- _Aufgabe 1_: Fasse den Absatz „Die Geschichte unserer Kleidung“ aus dem Text zur Kleidungsgeschichte als knappe Stichpunktliste zusammen und behalte dabei seine wesentlichen Fakten bei.
- _Aufgabe 2_:
Beantworte anhand des Textes zur Kleidungsgeschichte kurz die folgenden Fragen:
(a) In welchen Arbeitsformen nähten Frauen laut Text?
(b) Welche neue Freiheit verschafften die großen Kaufhäuser im 19. Jahrhundert einer weiblichen Käuferschaft?
(c) Als welche Sparte entstand die Haute Couture?
- _Aufgabe 3_: Führe den Text zur Kleidungsgeschichte im gleichen Stil nach seinem letzten Satz mit einigen weiteren Sätzen fort.

- _Vorliegender Text_:
-*-*-

Die Geschichte unserer Kleidung erzählt auch viel von der gesellschaftlichen Rolle der Frau. Zarte Hände schufen kunstvolle Stickereien, nähten in Heimarbeit oder im Akkord der Fabriken. Im 19. Jahrhundert verschafften die großen Kaufhäuser einer weiblichen Käuferschaft neue Freiheiten, sich öffentlich zu bewegen, die Haute Couture als Luxussparte entstand und Modemarken er-fanden Etiketten für ihre Kollektionen.

-*-*-

- _Eingabedaten_:
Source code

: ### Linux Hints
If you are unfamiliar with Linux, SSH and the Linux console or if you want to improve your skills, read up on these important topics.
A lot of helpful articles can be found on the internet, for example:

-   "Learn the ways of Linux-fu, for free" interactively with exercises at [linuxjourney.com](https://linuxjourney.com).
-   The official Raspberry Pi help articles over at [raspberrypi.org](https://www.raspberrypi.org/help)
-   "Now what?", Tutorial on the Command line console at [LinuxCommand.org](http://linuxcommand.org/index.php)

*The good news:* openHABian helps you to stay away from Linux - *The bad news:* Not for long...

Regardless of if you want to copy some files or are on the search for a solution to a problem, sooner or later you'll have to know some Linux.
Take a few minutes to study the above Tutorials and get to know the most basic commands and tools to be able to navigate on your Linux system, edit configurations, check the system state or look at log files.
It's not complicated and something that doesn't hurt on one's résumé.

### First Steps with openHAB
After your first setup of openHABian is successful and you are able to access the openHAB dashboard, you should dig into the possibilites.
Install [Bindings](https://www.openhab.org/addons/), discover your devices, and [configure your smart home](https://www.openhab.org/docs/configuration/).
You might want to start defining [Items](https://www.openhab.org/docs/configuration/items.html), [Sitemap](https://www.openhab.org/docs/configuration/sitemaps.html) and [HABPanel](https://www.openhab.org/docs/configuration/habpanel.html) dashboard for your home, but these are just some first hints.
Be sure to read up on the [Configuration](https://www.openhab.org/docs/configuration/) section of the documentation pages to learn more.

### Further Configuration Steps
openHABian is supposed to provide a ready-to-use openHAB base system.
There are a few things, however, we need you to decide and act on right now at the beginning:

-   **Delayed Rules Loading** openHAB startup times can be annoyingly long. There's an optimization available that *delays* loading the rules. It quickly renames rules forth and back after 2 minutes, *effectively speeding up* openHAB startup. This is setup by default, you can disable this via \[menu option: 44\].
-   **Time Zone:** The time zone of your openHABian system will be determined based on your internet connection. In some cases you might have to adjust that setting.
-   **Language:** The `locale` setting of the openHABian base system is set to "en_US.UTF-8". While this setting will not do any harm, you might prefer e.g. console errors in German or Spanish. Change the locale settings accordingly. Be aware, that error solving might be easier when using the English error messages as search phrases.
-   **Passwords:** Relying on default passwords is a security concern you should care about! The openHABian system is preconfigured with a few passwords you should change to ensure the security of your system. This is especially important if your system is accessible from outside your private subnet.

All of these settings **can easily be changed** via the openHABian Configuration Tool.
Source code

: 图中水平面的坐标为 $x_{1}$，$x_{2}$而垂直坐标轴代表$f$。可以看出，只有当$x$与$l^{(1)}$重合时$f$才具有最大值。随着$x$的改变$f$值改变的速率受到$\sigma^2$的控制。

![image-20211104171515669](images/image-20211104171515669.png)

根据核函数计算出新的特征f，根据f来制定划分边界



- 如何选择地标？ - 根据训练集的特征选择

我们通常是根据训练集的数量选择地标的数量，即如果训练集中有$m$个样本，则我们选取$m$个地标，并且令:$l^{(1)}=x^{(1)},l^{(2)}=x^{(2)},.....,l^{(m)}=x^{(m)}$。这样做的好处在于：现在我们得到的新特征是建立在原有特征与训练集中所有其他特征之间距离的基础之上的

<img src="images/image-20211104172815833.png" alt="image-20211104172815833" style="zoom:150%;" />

-*-*-

- _Antwort 1_:
- Kleidungsgeschichte spiegelt die gesellschaftliche Rolle der Frau wider.
- Frauen fertigten kunstvolle Stickereien und nähten in Heimarbeit oder im Akkord in Fabriken.
- 19. Jahrhundert: Große Kaufhäuser gaben Käuferinnen neue Freiheiten, sich öffentlich zu bewegen.
- Die Haute Couture entstand als Luxussparte.
- Modemarken führten Etiketten für ihre Kollektionen ein.

- _Antwort 2_:
(a) In Heimarbeit oder im Akkord der Fabriken.
(b) Die Freiheit, sich öffentlich zu bewegen.
(c) Als Luxussparte.

- _Antwort 3_:
Die Künstlerin Stefanie Mooshammer hat für ihre Arbeit „We Love Our Customers“ alte Taschentücher ihrer Oma zusammengenäht und projiziert auf diese weiße Fläche Internetbeiträge von Influencerinnen, die nonstop neue Outfits anpreisen. Schade, dass die jungen Frauen nur als Speerspitzen einer verhängnisvollen Industrie vorgeführt werden. In den vergangenen Jahren treten immer mehr „Sustainable Fashion Influencer“ auf, die sich für Fairtrade und ein ökologisch verträgliches Konsumverhalten einsetzen. Solche Stimmen auf Youtube oder TikTok sind ein Weg aus dem Modedilemma, für das es viele Lösungen braucht.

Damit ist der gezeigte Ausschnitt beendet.